Except his dumb ass had chugged down fucking super soldier serum and now he was painfully sober despite his best efforts not to be. He’d tried very hard to get even the faintest buzz again, tried to find a limit to what the serum would counteract, how much liquor it could take before it reached a breaking point and couldn’t offset what he was throwing at it. The limit didn’t exist, or at least he hadn’t found it — and he’d tried. The evidence of his experiments were strewn across the kitchen counter, table, the floor, anywhere and everywhere. His cleaning service had been by, he’d shouted them out of the house, and that was probably why the door wasn’t locked. Probably. He had no idea. He didn’t care.
It was too much, he wasn’t made to deal with shit like this. He wasn’t made to deal with a lot of what he’d gone through in his life and he’d persevered, but this? It was too much.
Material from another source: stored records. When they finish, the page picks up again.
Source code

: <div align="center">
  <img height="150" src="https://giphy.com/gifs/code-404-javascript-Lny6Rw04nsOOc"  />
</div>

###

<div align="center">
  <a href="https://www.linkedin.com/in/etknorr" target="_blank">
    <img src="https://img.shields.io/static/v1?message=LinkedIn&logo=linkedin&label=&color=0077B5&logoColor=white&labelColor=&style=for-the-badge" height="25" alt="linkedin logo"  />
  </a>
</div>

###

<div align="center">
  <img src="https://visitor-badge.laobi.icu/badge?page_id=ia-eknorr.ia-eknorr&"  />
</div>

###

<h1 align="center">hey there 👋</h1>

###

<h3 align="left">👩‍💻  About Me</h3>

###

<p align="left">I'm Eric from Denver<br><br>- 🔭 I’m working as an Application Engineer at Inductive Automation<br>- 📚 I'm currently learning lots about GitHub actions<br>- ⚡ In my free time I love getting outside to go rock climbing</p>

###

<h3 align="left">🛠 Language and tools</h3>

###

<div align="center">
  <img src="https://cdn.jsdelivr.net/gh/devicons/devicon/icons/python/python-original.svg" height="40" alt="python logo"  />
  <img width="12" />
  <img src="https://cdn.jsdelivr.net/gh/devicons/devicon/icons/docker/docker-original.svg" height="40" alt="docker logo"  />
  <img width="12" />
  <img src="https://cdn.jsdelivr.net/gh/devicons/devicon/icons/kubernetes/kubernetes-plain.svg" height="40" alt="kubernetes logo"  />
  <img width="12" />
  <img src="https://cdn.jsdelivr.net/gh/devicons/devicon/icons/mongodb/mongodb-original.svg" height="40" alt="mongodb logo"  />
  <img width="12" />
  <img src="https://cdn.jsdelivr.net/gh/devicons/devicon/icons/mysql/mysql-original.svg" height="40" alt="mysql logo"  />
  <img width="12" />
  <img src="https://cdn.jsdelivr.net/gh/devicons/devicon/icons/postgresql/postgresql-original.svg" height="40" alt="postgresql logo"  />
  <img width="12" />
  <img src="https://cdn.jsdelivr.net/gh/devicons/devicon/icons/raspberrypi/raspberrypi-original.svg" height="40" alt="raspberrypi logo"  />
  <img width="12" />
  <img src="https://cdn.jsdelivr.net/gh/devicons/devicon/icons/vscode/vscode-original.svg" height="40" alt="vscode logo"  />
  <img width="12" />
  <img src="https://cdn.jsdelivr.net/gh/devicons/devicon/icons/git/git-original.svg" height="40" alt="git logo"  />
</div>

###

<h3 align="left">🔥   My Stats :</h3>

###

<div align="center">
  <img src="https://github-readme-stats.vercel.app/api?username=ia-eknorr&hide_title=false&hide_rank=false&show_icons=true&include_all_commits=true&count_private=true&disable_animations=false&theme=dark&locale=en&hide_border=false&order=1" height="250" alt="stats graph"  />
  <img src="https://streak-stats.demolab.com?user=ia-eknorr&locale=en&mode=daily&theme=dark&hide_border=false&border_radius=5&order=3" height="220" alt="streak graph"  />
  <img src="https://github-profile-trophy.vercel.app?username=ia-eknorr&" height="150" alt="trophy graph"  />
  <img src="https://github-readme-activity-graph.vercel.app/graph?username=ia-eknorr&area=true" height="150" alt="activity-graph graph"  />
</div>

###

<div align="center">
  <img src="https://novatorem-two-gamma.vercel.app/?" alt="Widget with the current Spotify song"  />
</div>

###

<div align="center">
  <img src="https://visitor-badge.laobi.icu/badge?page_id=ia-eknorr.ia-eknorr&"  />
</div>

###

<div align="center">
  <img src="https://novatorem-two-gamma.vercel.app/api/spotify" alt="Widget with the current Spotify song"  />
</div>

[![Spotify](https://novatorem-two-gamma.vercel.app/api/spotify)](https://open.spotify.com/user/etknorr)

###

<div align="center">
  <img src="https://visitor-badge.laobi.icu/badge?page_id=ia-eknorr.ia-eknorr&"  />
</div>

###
Being Batman had been a lot to deal with even on its face, even without having Bat-things appearing in his life. That shit showing up, taunting him, reminding him that even if he pretended it wasn’t happening, it was. He was. He wasn’t only himself, he was Bruce fucking Wayne, the rich asshole who decided to shoulder the wellbeing of an entire city like that was something that could rationally be handled by one person. Or even one person and his army of mini-me’s.
And he knew all about that shit now, because his head was swimming with Bruce’s memories. He couldn’t get them to stop, to shut up, to leave him alone, because he was awake and sober and nothing could change that. Sleep wasn’t possible, he couldn’t get his brain to stop or quiet enough for that. Bastian hadn’t slept in days, which was probably obvious when he came out from the depths of the house enough to see who was there, having heard his name. Dimitri wasn’t a reassuring person to see, though to be fair he didn’t know who might have been.
He felt uncomfortable, someone else being there in what had been a place only for him. Kind of like it made it real — as long as he’d been by himself, maybe it was a dream, hallucination, some altered state of reality that could disappear and he’d be back to normal. It all felt so much heavier and palpable now. He hated it.
“I’m not really in the mood,” was all he offered before turning and going the way he came, back further into the house, away from the outside.